WHAT THE EXERCISE ASKS
Line tally for the word "Terugblik": count the lines below that contain it and reply with the number alone.

### INFORMATION SHOWN

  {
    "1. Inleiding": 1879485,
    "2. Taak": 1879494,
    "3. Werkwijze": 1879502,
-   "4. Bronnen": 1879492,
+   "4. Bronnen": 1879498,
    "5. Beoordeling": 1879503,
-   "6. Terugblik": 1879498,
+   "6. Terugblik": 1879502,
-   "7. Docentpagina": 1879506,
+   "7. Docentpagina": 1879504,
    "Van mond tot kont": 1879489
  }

######
### INFORMATION SHOWN

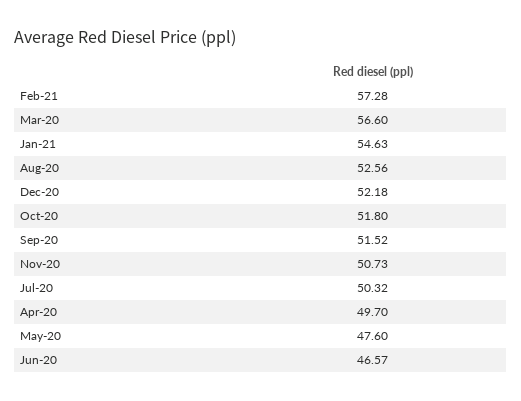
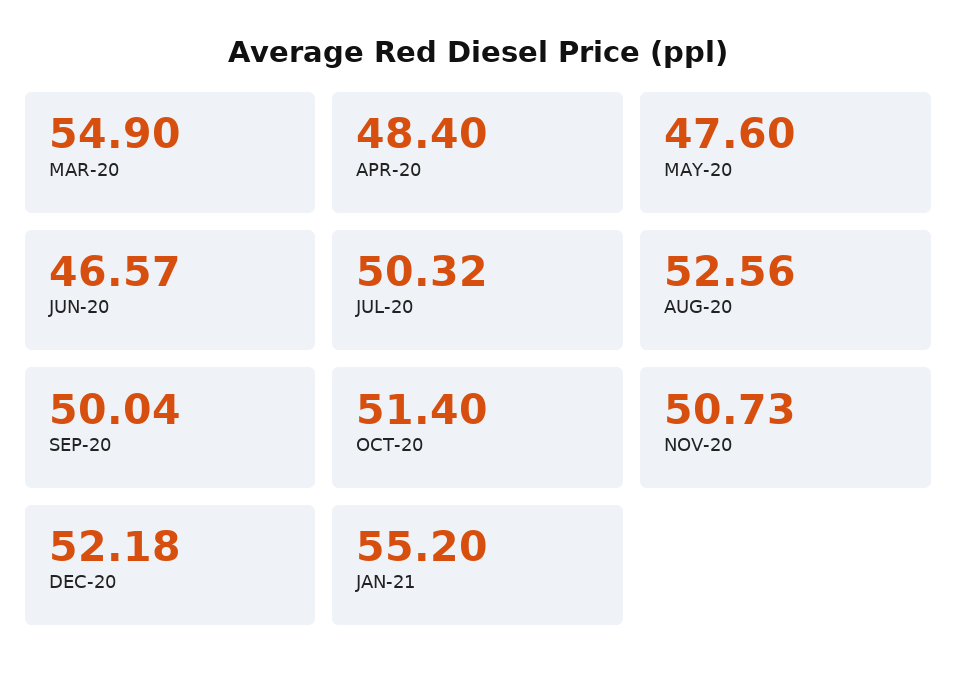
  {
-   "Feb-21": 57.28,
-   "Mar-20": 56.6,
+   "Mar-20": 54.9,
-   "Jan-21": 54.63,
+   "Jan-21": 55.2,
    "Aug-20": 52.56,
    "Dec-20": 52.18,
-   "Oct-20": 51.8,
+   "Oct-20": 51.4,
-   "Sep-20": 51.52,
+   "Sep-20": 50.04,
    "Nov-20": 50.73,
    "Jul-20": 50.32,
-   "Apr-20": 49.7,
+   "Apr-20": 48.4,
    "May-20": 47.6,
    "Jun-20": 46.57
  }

######

RESPONSE TO THE EXERCISE
2